Cette notion de représentations sociales est née
de la notion de représentation collective (Durkheim,
1895) et a été conceptualisée par Moscovici à
l'occasion de son étude princeps sur la psychanalyse en 1961. Pour
Moscovici, les représentations seraient des données relevant de
l'activité cognitive des groupes et des individus dans des contextes
particuliers, et non pas, comme pour Durkeim, des données collectives
mentales qui s'imposeraient aux personnes.
En effet, les représentations sociales désignent
« l'élaboration d'un objet social par une communauté avec
l'objectif d'agir et de communiquer ». (Moscovici, 1961). Selon Jodelet
(1989), elles sont reliées à des systèmes de pensée
plus larges (idéologiques ou culturels), à un état des
connaissances scientifiques, comme à la condition sociale et à la
sphère de l'expérience privée et affective des individus.
Ce ne sont donc pas les caractéristiques objectives des objets qui font
de ceux-ci des objets sociaux, mais la relation que les
personnes entretiennent avec ceux-ci. Ainsi, il n'y a pas de
représentation sociale en soit, « toute représentation
sociale est représentation de quelque chose et de quelqu'un ».
(Jodelet, 1984, p.71).
Les représentations sociales sont une forme de
connaissance courante, dite de sens commun, caractérisées par les
fonctions suivantes :
- Savoir : elles permettent de comprendre et
d'expliquer la réalité.
- Orientation des conduites et des comportements
: le comportement des individus serait déterminé par
quatre composantes de leur représentation de la situation :
représentation de soi, du contexte, de la tâche et des autres. Ces
composantes agissent sur la signification de la situation pour les sujets et
induisent donc les comportements (Doise, 1969). L'individu se servirait donc
des représentations comme d'un mode d'emploi du monde,
en les appliquant localement, tel un guide pour l'action.

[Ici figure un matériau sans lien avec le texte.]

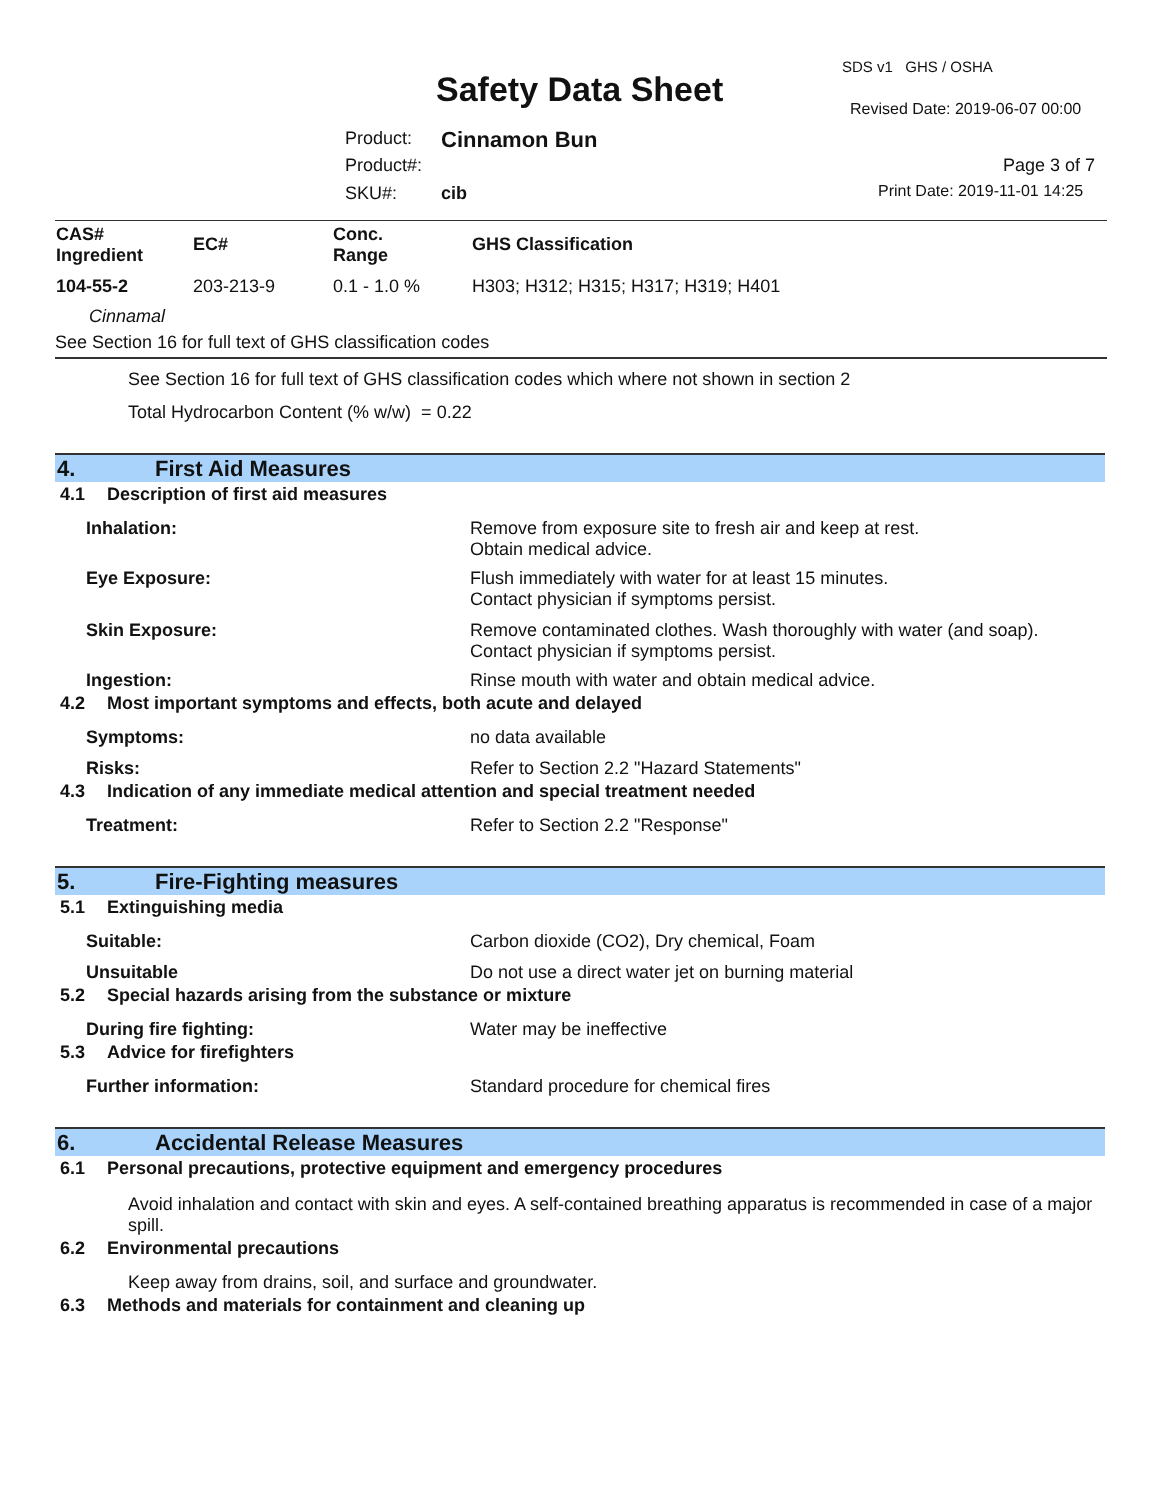SDS v1 GHS / OSHA
Safety Data Sheet Revised Date: 2019-06-07 00:00
Product: Cinnamon Bun
Product#: Page 3 of 7
SKU#: cib Print Date: 2019-11-01 14:25
| CAS# Ingredient | EC# | Conc. Range | GHS Classification |
| --- | --- | --- | --- |
| 104-55-2 | 203-213-9 | 0.1 - 1.0 % | H303; H312; H315; H317; H319; H401 |
| Cinnamal | | | |
| See Section 16 for full text of GHS classification codes | | | |
See Section 16 for full text of GHS classification codes which where not shown in section 2
Total Hydrocarbon Content (% w/w) = 0.22
4. First Aid Measures
4.1 Description of first aid measures
Inhalation:
Remove from exposure site to fresh air and keep at rest.
Obtain medical advice.
Eye Exposure:
Flush immediately with water for at least 15 minutes.
Contact physician if symptoms persist.
Skin Exposure:
Remove contaminated clothes. Wash thoroughly with water (and soap).
Contact physician if symptoms persist.
Ingestion:
Rinse mouth with water and obtain medical advice.
4.2 Most important symptoms and effects, both acute and delayed
Symptoms:
no data available
Risks:
Refer to Section 2.2 "Hazard Statements"
4.3 Indication of any immediate medical attention and special treatment needed
Treatment:
Refer to Section 2.2 "Response"
5. Fire-Fighting measures
5.1 Extinguishing media
Suitable:
Carbon dioxide (CO2), Dry chemical, Foam
Unsuitable
Do not use a direct water jet on burning material
5.2 Special hazards arising from the substance or mixture
During fire fighting:
Water may be ineffective
5.3 Advice for firefighters
Further information:
Standard procedure for chemical fires
6. Accidental Release Measures
6.1 Personal precautions, protective equipment and emergency procedures
Avoid inhalation and contact with skin and eyes. A self-contained breathing apparatus is recommended in case of a major spill.
6.2 Environmental precautions
Keep away from drains, soil, and surface and groundwater.
6.3 Methods and materials for containment and cleaning up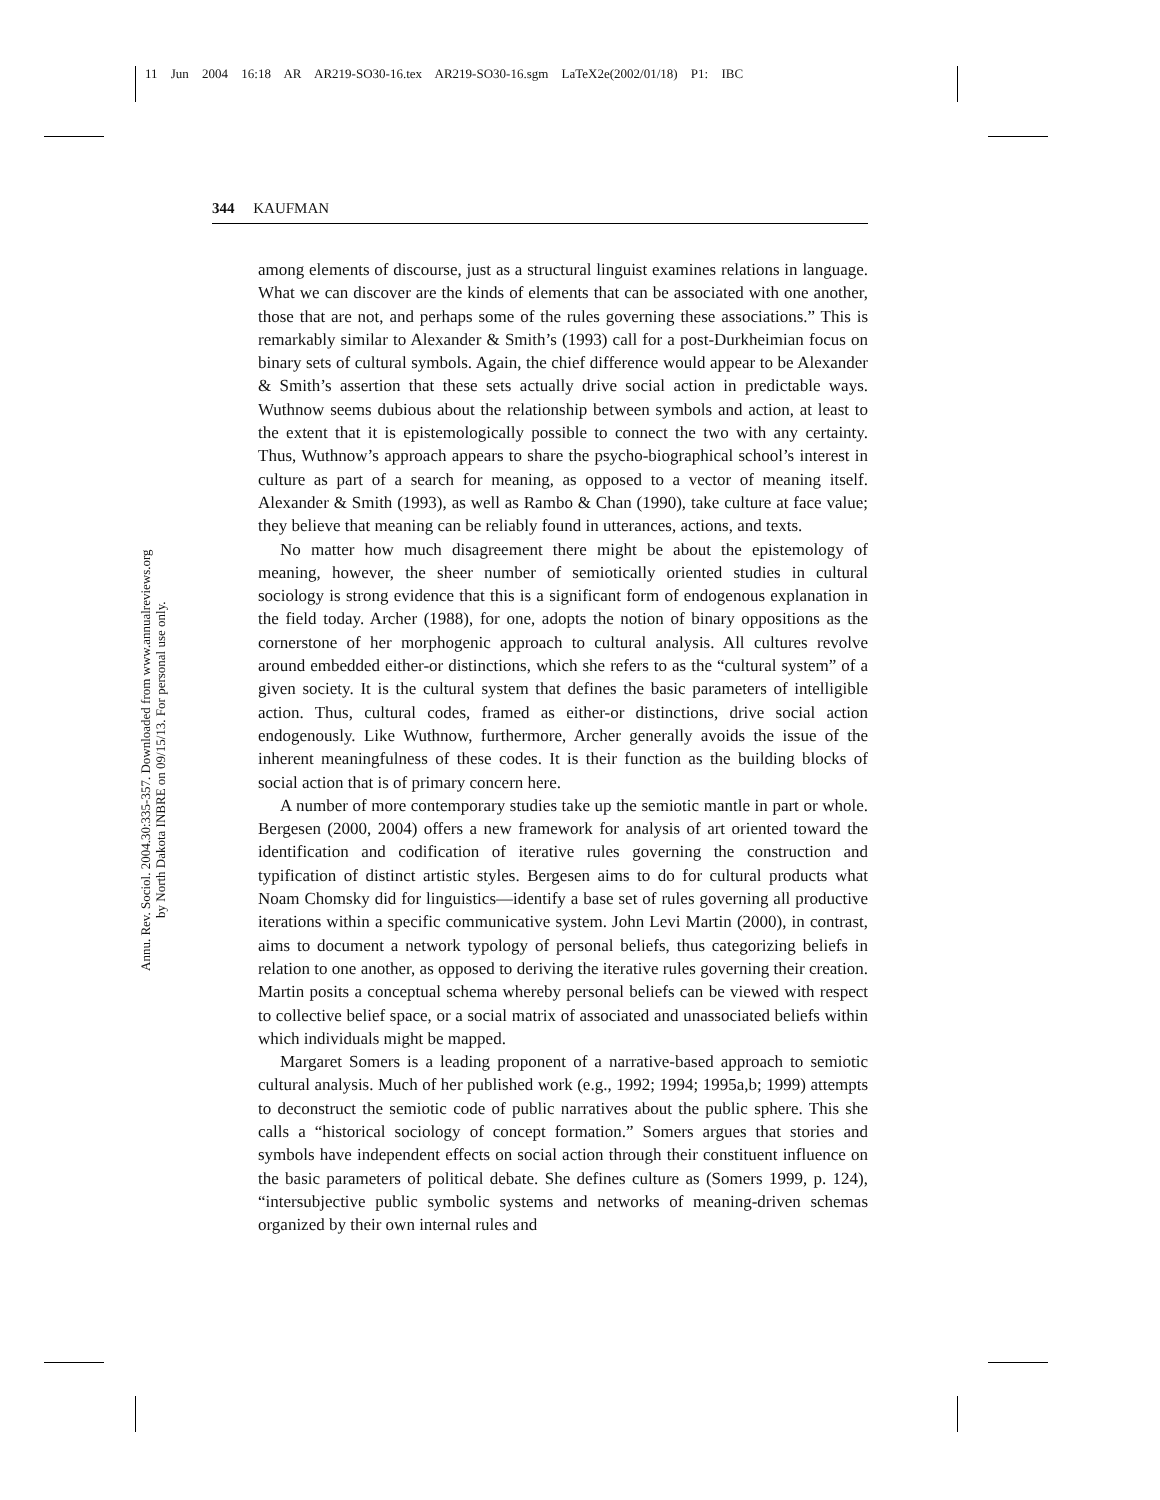11 Jun 2004 16:18 AR AR219-SO30-16.tex AR219-SO30-16.sgm LaTeX2e(2002/01/18) P1: IBC
Annu. Rev. Sociol. 2004.30:335-357. Downloaded from www.annualreviews.org
by North Dakota INBRE on 09/15/13. For personal use only.
344 KAUFMAN
among elements of discourse, just as a structural linguist examines relations in language. What we can discover are the kinds of elements that can be associated with one another, those that are not, and perhaps some of the rules governing these associations.” This is remarkably similar to Alexander & Smith’s (1993) call for a post-Durkheimian focus on binary sets of cultural symbols. Again, the chief difference would appear to be Alexander & Smith’s assertion that these sets actually drive social action in predictable ways. Wuthnow seems dubious about the relationship between symbols and action, at least to the extent that it is epistemologically possible to connect the two with any certainty. Thus, Wuthnow’s approach appears to share the psycho-biographical school’s interest in culture as part of a search for meaning, as opposed to a vector of meaning itself. Alexander & Smith (1993), as well as Rambo & Chan (1990), take culture at face value; they believe that meaning can be reliably found in utterances, actions, and texts.
No matter how much disagreement there might be about the epistemology of meaning, however, the sheer number of semiotically oriented studies in cultural sociology is strong evidence that this is a significant form of endogenous explanation in the field today. Archer (1988), for one, adopts the notion of binary oppositions as the cornerstone of her morphogenic approach to cultural analysis. All cultures revolve around embedded either-or distinctions, which she refers to as the “cultural system” of a given society. It is the cultural system that defines the basic parameters of intelligible action. Thus, cultural codes, framed as either-or distinctions, drive social action endogenously. Like Wuthnow, furthermore, Archer generally avoids the issue of the inherent meaningfulness of these codes. It is their function as the building blocks of social action that is of primary concern here.
A number of more contemporary studies take up the semiotic mantle in part or whole. Bergesen (2000, 2004) offers a new framework for analysis of art oriented toward the identification and codification of iterative rules governing the construction and typification of distinct artistic styles. Bergesen aims to do for cultural products what Noam Chomsky did for linguistics—identify a base set of rules governing all productive iterations within a specific communicative system. John Levi Martin (2000), in contrast, aims to document a network typology of personal beliefs, thus categorizing beliefs in relation to one another, as opposed to deriving the iterative rules governing their creation. Martin posits a conceptual schema whereby personal beliefs can be viewed with respect to collective belief space, or a social matrix of associated and unassociated beliefs within which individuals might be mapped.
Margaret Somers is a leading proponent of a narrative-based approach to semiotic cultural analysis. Much of her published work (e.g., 1992; 1994; 1995a,b; 1999) attempts to deconstruct the semiotic code of public narratives about the public sphere. This she calls a “historical sociology of concept formation.” Somers argues that stories and symbols have independent effects on social action through their constituent influence on the basic parameters of political debate. She defines culture as (Somers 1999, p. 124), “intersubjective public symbolic systems and networks of meaning-driven schemas organized by their own internal rules and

« Les représentations sociales décrivent, expliquent et
prescrivent. Elles fournissent un mode d'emploi pour interpréter la
réalité, maîtriser notre environnement et nous conduire en
société ». (Jodelet, 1993, p.22).
- Constitution et renforcement de l'identité :
elles définissent l'identité et permettent la sauvegarde
de la spécificité des groupes. La représentation est
générée collectivement et partagée par les
individus de ce groupe. Lorsque l'objet de la représentation est en
relation directe avec des pratiques importantes pour le groupe, la
représentation joue un rôle essentiel dans la constitution d'une
identité sociale et la réduction d'éventuels conflits
identitaires.
- Justification des comportements et des prises de
décisions : la représentation peut par exemple permettre
au groupe de se donner bonne conscience. Par exemple, la représentation
négative de l'autre groupe justifie l'hostilité du comportement
adopté à l'égard de celui-ci. (Doise, 1969).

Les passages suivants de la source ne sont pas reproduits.